I have thought a lot about George lately, one of my ghosts from a past that has been lucky enough to span decades. Luckily, George has never been a triggered recollection, just a benign spectral from my misdirected youth. For now, just call him George, though his full name and rank are etched in black granite in Constitution Gardens in Washington, DC, on Panel 26E, Line 48.
A George reminiscence might show up anytime, but on Memorial Day weekend, count on it, with self-isolation rock the perfect soundtrack. I was listening to Buffalo Springfield, the Stones and Creedence last week from a favorite Vietnam era remix and there he was. Ageless, innocent, 19-years old.
Our lifelines barely crossed, only once as a matter of fact, in the summer of 1965. We were the essence of "bottom-rung", both stuck in McDonald's hell, slogging out our last summer at minimum wage before we had to take LBJ’s draft seriously. Neither of us were Fortunate Sons, just navigating the grinds of adolescence, topped off by the daily preoccupations and upheavals of a foreshadowed war in Vietnam.
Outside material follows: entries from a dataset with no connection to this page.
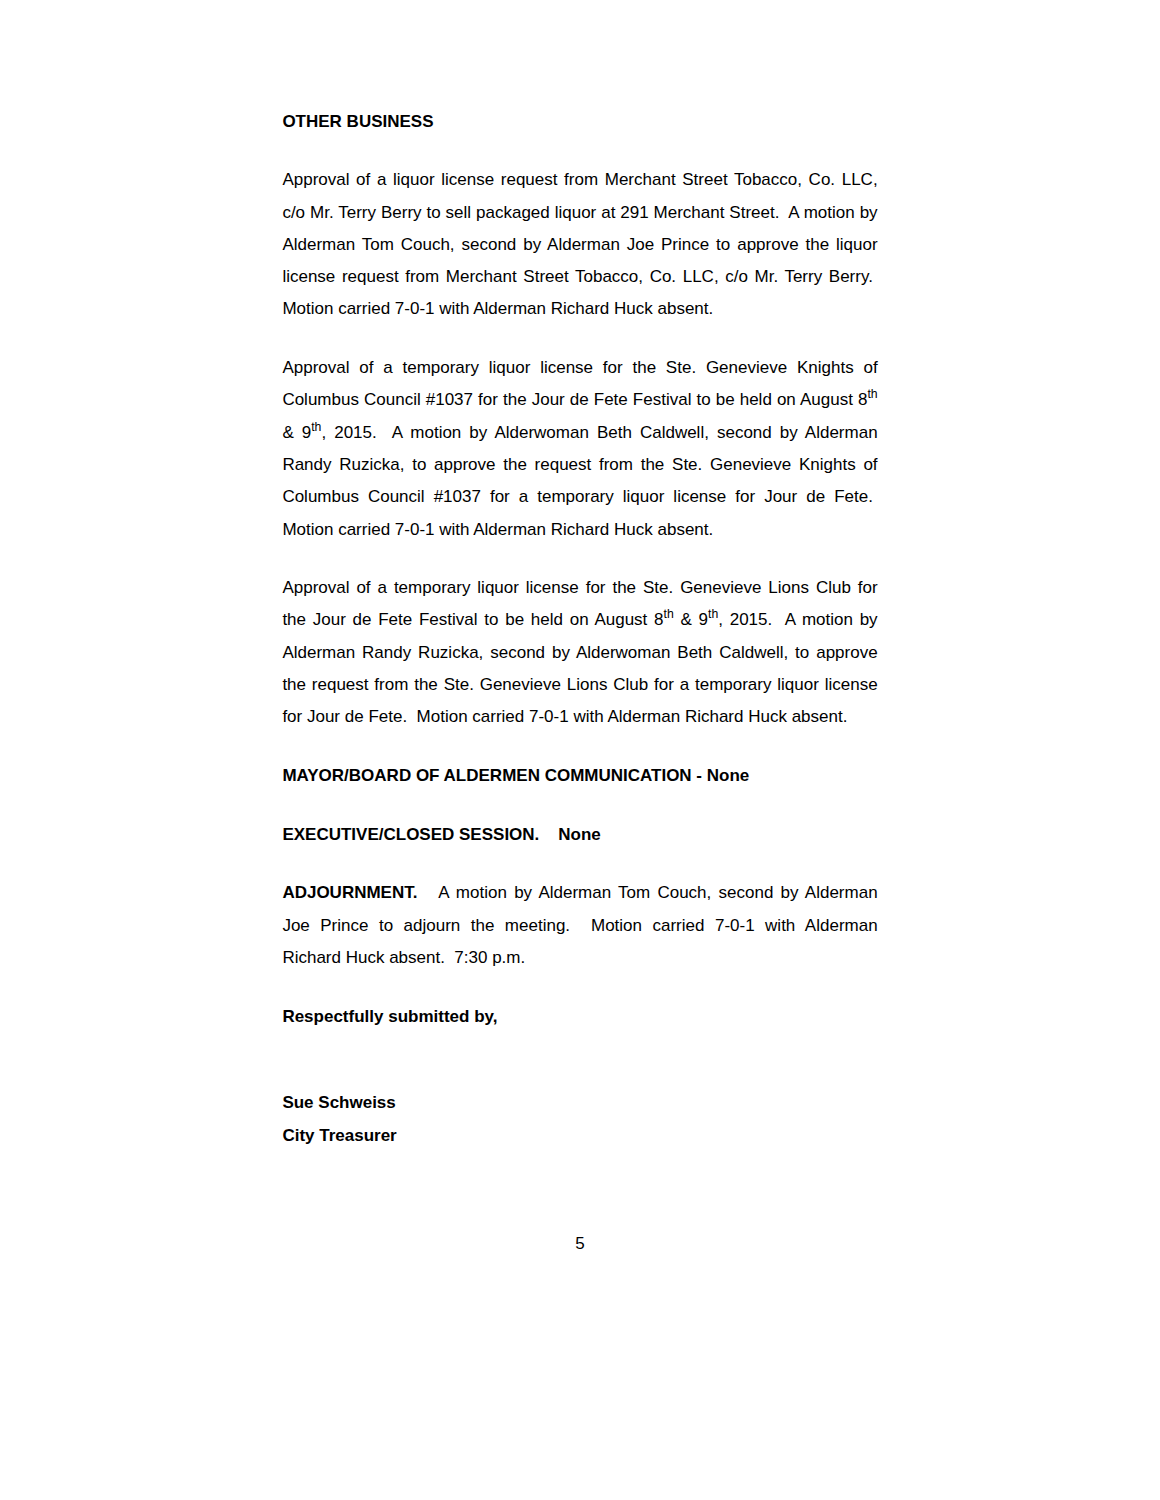OTHER BUSINESS
Approval of a liquor license request from Merchant Street Tobacco, Co. LLC, c/o Mr. Terry Berry to sell packaged liquor at 291 Merchant Street. A motion by Alderman Tom Couch, second by Alderman Joe Prince to approve the liquor license request from Merchant Street Tobacco, Co. LLC, c/o Mr. Terry Berry. Motion carried 7-0-1 with Alderman Richard Huck absent.
Approval of a temporary liquor license for the Ste. Genevieve Knights of Columbus Council #1037 for the Jour de Fete Festival to be held on August 8th & 9th, 2015. A motion by Alderwoman Beth Caldwell, second by Alderman Randy Ruzicka, to approve the request from the Ste. Genevieve Knights of Columbus Council #1037 for a temporary liquor license for Jour de Fete. Motion carried 7-0-1 with Alderman Richard Huck absent.
Approval of a temporary liquor license for the Ste. Genevieve Lions Club for the Jour de Fete Festival to be held on August 8th & 9th, 2015. A motion by Alderman Randy Ruzicka, second by Alderwoman Beth Caldwell, to approve the request from the Ste. Genevieve Lions Club for a temporary liquor license for Jour de Fete. Motion carried 7-0-1 with Alderman Richard Huck absent.
MAYOR/BOARD OF ALDERMEN COMMUNICATION - None
EXECUTIVE/CLOSED SESSION. None
ADJOURNMENT. A motion by Alderman Tom Couch, second by Alderman Joe Prince to adjourn the meeting. Motion carried 7-0-1 with Alderman Richard Huck absent. 7:30 p.m.
Respectfully submitted by,
Sue Schweiss
City Treasurer
5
Aside from the shared angst of uncertain futures we had virtually nothing in common. Hometown parents and teachers must have loved George, a reserved, hard-working math-club type, straight A student, from a no-frills Catholic family. Two years older, my life was his parallel universe in miniature. An unbridled college freshman, I was committed to not much more than the next weekend and a draft-deferred GPA at Louisiana Tech. Nevertheless, George looked up to me.
After hours of flipping burgers and scraping grease, our idle conversation occasionally touched on our tenuous prospects, like this one time. “Hey, George, thought about where you’re going to college?” A National Honor Society and California Scholarship Federation standout like George should be able to write his own ticket.
“I think I’m going to help my folks out, Gene, and join the Marines.” Scholarship or not, things were tight at home. George thought the extra bucks and the GI Bill would really help. The sky was the limit after that, and he was probably right.
“George, come on, man. You gotta be shitting me!” It was all I could come up with when I could take a breath. “George, do the math, that’s your thing. Nam’ll be history before you can even graduate. Get your ass in Berkeley, Notre Dame, wherever, for chrissake. Wait it out.”
With five or six siblings at home, George thought he'd done the math. it was just not that easy. What did I know anyway. A fortunate lifetime later I wish I would have pushed the issue, but given George’s circumstances, would it have made any difference? There was a gunny sergeant out there, somewhere, who was going to eat him alive, scholarship or no scholarship. But George was coming home.
It was two years later when I read of George’s death in a casualty count article below the fold of our local daily - “Killed in action from small-arms fire September 10 in Quang Tri, South Vietnam”. Dispassionate subscribers would also learn that George “served as a rifleman with an unknown unit...his remains were recovered.” Missing were the details that mattered: the impact on his family, shattered dreams, untapped potential. Barely nineteen, George had been in Vietnam for less than a month.
Years ago in an alternate reality, my generation was engulfed by a geopolitical pandemic, tracked not by epidemiologists but soulless militarists, much like today, and spread by the lies of American hubris. While the Vietnam War was nothing more than a nightly news distraction at first, over time it mutated into a more dominant strain, killing millions, most sharing a common betrayal. On the brink of cataclysm this Memorial Day, surviving random chaos is just as much of a crap shoot for billions today as it was for George in our war.
And the music, timeless.
We're still killing people today.... Palestine, the Philippines, etc.